== Data supplied ==
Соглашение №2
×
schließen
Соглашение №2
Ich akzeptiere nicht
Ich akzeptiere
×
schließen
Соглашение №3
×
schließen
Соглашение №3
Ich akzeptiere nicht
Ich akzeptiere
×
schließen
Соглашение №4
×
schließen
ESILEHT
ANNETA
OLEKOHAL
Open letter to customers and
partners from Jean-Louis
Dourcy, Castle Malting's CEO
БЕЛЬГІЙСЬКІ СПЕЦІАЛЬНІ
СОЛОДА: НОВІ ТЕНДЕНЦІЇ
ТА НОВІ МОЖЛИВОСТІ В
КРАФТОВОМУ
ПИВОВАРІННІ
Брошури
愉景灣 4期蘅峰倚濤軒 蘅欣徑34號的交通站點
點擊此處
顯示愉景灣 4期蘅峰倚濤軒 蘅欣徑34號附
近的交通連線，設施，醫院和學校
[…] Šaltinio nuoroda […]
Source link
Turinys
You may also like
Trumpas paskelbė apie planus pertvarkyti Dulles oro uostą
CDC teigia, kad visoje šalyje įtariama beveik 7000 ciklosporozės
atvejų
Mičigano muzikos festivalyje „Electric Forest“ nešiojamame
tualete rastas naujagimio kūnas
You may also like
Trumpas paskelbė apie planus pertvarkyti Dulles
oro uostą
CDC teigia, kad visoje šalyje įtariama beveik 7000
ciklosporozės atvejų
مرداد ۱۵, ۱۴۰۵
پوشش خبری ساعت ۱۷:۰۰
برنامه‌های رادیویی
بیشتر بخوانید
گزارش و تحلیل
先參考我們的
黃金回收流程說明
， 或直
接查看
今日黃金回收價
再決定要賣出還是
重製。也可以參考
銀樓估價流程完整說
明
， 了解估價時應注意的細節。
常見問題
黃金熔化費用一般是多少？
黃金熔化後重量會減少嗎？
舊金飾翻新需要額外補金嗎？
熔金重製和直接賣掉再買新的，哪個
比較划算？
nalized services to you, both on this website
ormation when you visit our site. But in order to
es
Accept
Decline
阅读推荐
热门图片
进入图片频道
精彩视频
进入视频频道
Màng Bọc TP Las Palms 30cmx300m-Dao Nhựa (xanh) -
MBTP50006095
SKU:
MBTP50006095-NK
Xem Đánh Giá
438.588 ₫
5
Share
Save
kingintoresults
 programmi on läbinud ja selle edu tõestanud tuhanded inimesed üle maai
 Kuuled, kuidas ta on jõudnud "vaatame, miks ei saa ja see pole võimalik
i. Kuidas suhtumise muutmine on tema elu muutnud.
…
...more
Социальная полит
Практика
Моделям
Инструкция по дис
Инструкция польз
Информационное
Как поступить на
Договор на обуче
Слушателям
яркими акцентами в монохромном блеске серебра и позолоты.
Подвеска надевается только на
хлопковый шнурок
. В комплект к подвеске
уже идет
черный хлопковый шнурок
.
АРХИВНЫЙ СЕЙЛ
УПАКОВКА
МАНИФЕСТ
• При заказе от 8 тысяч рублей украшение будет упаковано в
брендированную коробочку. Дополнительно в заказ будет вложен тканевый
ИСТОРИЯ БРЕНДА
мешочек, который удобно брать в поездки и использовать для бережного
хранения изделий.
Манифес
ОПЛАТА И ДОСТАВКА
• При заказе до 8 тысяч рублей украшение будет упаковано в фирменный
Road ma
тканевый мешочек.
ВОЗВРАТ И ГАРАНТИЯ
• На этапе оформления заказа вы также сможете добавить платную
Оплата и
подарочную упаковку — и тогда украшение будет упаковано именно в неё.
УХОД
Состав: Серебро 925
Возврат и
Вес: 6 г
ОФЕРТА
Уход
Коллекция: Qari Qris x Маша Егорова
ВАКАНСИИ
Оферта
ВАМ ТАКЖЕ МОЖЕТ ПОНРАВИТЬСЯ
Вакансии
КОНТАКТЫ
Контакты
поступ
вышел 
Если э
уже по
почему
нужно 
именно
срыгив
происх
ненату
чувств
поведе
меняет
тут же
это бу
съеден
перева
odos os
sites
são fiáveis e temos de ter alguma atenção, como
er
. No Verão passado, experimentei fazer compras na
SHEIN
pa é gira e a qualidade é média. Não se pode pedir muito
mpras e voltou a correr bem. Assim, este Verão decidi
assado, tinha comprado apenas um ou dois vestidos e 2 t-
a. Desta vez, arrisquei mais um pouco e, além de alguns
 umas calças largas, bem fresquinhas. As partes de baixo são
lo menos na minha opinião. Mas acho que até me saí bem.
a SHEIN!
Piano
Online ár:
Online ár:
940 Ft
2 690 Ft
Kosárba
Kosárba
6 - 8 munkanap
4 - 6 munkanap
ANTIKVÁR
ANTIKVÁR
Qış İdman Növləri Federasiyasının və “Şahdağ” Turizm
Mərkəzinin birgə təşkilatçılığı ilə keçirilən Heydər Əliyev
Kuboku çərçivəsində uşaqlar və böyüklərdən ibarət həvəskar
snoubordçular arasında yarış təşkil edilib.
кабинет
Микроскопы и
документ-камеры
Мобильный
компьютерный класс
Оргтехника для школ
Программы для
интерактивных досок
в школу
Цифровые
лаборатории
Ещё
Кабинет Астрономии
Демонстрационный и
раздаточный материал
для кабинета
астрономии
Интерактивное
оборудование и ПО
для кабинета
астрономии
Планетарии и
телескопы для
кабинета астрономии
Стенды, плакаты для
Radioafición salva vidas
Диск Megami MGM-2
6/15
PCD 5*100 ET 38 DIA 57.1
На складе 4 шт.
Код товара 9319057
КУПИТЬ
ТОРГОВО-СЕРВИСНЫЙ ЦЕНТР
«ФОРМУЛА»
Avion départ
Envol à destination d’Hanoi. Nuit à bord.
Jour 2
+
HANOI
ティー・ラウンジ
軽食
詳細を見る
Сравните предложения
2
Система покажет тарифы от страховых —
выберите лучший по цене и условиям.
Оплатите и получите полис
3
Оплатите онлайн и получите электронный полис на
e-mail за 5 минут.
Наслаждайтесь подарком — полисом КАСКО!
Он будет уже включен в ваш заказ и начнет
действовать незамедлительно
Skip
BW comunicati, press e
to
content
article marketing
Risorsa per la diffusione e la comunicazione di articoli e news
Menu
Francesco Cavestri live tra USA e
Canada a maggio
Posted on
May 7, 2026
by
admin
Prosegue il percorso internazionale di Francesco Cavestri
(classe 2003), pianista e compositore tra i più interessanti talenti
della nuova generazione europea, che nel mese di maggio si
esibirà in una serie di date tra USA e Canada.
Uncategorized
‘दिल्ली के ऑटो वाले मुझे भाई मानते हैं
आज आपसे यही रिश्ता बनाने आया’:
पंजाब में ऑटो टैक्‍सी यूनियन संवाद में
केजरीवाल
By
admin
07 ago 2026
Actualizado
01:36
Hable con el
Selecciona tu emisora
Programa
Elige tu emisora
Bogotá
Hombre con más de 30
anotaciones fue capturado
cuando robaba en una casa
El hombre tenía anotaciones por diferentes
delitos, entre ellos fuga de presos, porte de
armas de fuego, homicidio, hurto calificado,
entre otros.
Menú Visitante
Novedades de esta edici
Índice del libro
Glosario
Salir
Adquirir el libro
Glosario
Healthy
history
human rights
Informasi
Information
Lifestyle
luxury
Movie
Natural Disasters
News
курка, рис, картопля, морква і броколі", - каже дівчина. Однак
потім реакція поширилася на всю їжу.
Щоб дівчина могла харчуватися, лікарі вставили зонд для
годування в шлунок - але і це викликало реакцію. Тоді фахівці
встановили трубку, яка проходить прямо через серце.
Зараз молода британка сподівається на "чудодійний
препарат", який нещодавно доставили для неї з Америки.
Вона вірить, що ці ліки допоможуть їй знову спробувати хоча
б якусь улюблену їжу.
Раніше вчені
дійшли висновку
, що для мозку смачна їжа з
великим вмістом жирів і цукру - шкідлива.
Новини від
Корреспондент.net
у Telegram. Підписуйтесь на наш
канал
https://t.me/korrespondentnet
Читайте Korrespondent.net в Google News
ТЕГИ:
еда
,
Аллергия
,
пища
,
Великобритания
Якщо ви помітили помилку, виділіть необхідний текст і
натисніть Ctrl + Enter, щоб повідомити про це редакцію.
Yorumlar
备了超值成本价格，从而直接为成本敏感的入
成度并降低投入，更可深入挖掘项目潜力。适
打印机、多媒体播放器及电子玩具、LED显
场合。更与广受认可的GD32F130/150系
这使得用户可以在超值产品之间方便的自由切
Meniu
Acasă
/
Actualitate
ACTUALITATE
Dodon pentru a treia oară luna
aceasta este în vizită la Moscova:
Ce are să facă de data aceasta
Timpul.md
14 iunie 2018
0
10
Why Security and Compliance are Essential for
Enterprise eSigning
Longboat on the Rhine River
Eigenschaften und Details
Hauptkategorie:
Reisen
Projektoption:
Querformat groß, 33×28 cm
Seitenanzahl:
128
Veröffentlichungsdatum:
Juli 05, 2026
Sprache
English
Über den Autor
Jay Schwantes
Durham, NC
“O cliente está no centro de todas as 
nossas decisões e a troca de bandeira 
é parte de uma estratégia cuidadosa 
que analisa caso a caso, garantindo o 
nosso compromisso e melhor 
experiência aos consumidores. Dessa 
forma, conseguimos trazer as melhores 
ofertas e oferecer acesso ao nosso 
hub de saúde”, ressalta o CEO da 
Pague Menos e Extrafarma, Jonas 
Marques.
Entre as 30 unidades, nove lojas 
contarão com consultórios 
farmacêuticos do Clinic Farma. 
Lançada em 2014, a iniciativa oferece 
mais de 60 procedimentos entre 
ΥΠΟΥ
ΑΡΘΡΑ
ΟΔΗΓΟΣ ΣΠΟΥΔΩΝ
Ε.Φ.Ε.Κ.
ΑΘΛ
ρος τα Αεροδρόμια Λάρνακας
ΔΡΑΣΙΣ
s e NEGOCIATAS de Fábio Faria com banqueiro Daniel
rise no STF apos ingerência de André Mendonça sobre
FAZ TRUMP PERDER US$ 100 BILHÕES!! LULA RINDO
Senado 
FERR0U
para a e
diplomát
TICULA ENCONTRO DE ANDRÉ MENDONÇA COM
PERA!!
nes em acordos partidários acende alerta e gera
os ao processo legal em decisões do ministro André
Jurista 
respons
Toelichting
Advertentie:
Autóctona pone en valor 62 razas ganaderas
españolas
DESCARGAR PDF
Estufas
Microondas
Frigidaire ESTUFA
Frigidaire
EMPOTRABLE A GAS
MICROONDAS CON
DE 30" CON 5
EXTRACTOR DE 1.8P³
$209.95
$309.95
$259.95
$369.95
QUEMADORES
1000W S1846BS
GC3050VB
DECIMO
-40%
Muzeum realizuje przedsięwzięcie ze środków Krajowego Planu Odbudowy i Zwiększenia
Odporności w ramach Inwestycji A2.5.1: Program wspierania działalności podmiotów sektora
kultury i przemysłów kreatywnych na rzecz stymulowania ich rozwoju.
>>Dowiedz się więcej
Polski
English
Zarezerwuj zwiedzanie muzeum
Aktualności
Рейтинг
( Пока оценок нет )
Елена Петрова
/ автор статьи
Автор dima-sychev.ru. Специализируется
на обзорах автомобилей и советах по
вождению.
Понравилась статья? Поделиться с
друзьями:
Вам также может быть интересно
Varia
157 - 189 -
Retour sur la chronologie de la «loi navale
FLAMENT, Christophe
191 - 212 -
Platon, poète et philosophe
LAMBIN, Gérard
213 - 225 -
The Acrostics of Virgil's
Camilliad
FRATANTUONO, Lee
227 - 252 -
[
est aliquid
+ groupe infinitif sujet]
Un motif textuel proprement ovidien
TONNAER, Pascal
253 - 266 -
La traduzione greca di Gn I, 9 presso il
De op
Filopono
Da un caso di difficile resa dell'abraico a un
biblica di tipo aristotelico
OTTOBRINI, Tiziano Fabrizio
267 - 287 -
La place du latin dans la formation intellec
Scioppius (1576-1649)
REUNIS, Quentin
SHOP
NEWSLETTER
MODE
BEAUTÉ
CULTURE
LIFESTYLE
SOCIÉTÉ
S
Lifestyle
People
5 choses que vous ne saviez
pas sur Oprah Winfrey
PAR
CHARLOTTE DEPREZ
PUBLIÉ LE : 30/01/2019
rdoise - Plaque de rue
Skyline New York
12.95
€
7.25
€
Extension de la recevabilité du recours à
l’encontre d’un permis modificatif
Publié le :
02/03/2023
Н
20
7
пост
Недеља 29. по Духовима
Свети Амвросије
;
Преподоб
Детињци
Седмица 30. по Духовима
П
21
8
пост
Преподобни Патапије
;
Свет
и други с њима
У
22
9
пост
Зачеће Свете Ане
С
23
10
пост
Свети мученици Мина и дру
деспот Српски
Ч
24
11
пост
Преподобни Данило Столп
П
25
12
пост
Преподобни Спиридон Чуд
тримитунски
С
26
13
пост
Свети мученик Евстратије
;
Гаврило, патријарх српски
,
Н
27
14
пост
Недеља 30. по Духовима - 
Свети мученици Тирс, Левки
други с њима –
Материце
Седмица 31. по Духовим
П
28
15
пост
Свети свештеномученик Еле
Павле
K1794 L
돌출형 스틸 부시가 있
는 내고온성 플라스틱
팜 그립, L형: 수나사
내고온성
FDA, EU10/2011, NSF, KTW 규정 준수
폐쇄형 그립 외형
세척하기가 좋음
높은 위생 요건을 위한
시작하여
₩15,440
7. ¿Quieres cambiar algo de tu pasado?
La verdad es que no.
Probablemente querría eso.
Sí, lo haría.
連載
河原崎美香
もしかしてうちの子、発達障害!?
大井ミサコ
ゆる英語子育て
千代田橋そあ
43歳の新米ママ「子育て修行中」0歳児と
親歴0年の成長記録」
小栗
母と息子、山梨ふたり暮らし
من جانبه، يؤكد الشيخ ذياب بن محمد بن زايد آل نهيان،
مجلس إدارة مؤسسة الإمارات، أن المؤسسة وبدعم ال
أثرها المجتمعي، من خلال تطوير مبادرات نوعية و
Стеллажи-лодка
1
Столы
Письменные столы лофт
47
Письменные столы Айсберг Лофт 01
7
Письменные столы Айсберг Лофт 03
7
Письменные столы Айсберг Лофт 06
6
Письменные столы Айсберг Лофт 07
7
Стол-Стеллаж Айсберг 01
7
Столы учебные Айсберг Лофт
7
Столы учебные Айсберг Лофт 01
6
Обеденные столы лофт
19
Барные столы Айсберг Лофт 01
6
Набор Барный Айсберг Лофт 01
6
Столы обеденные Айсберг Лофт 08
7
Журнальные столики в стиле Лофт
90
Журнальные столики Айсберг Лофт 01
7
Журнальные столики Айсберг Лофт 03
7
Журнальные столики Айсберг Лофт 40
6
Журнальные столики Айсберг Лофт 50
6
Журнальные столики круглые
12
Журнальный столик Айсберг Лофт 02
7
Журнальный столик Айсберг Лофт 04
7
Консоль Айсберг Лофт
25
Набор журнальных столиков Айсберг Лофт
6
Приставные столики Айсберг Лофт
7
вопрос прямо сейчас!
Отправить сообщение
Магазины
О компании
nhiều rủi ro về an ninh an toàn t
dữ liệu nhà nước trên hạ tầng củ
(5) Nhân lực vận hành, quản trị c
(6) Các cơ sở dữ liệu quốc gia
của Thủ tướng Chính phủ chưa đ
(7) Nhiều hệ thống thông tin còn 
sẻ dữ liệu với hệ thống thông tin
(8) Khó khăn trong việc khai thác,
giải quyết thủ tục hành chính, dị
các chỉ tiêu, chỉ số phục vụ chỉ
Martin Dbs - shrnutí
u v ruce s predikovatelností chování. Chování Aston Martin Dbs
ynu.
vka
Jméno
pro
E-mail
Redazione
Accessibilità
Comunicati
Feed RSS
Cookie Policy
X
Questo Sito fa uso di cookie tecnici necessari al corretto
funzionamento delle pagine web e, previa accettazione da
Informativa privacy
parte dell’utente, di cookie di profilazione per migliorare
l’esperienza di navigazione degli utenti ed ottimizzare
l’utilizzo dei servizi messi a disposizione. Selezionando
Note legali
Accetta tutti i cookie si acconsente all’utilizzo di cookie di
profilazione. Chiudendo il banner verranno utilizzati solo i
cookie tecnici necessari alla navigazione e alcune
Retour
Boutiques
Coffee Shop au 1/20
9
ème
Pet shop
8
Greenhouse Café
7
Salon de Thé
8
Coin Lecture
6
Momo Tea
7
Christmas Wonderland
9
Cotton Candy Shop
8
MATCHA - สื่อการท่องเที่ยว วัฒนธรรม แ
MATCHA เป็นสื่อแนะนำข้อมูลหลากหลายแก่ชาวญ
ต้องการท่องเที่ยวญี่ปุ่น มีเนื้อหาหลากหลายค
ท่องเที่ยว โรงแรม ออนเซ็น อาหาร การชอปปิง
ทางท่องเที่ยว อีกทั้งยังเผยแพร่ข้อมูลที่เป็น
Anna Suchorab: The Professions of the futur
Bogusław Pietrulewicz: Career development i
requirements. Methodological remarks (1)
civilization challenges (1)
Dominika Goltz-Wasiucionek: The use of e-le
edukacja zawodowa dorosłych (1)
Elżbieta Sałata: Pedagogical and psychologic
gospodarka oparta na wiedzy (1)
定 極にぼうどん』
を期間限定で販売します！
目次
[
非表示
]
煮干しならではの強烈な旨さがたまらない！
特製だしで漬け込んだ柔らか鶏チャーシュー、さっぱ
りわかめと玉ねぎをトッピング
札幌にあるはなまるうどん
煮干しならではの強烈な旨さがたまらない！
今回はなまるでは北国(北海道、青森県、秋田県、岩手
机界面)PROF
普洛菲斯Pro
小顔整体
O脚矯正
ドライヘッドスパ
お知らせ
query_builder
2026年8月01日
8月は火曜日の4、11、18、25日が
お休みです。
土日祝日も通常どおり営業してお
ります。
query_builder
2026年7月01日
===
Work item: Which lines above contain the word "uostą"? Copy all of them.

Task response:
Trumpas paskelbė apie planus pertvarkyti Dulles oro uostą
oro uostą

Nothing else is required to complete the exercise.